TAC Bookshelf: Irving Babbitt Meets Our Foreign Policy Babel

Matt Purple, TAC managing editor: Few thinkers have influenced my political development more than Irving Babbitt; few thinkers have languished on my bookshelf for so long. Dr. Claes Ryn, my old professor at the Catholic University of America, who coaxed me away from neoconservatism and towards a more classically grounded conservatism, loved Babbitt and assigned us his work. Now, another CUA professor, Dr. William Smith, has written a book called Democracy and Imperialism, which applies Babbitt’s thought to our senseless overseas wars and which I’m reviewing for the print magazine. Maybe now I’ll finally pull Babbitt’s own intimidating tomes off the shelf again.
Are democracies doomed to become imperialistic? That’s the question Smith explores via Babbitt. A conservative scholar who influenced Russell Kirk, Babbitt held that the West had succumbed to, on one hand, the scientism of Francis Bacon, which had replaced moral law with science, and on the other, the Romanticism of Jean-Jacques Rousseau, which had caused it to become emotionally incontinent. These two strands had conspired to rob it of any sense of self-control. Babbitt believed firmly in the individual and his need for moral development. Man had to exercise what he called his “inner check,” using his will to keep his appetites in line. Without it, the results would be selfishness, depravity…perhaps forever war?

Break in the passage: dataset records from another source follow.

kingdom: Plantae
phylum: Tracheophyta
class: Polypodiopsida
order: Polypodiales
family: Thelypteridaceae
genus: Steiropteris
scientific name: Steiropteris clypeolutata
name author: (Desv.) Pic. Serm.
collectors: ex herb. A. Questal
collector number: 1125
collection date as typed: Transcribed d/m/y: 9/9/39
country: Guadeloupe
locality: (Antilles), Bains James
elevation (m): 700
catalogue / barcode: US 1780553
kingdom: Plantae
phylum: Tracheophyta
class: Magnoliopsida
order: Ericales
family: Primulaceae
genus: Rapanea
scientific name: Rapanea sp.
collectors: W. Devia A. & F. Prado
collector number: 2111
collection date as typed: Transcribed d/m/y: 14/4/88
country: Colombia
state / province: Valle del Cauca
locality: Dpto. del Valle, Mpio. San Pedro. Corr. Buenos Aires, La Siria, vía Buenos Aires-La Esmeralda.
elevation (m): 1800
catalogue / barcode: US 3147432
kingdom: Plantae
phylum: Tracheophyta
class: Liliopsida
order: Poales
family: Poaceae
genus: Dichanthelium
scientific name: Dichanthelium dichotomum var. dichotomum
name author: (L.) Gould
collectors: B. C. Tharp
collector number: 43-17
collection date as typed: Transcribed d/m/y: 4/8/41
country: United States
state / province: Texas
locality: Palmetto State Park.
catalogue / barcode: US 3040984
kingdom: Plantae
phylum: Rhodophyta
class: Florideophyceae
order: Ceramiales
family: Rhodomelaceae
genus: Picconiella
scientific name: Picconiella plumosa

Democracy and Imperialism is so far a compelling read and I’m curious to see how Smith links Babbitt’s thought to America’s treading the path of empire. It makes me think of another democracy that whipped itself into a bloody frenzy, Athens during the Peloponnesian War. One of my favorite dramas from that period is Aristophanes’ Lysistrata, in which women persuade the Greek leaders to end the conflict by withholding sex from them. How do we stop our own wars? Stranger things have been suggested, that’s all I’m saying. I also just finished rereading Ian McEwan’s Sweet Tooth, a fun novel that mixes Cold War espionage with romance. McEwan is one of my favorite novelists, chiefly for his lovely and lexicomane writing voice. Amid all the screaming off of cable news, it’s nice to be in the presence of real elegance.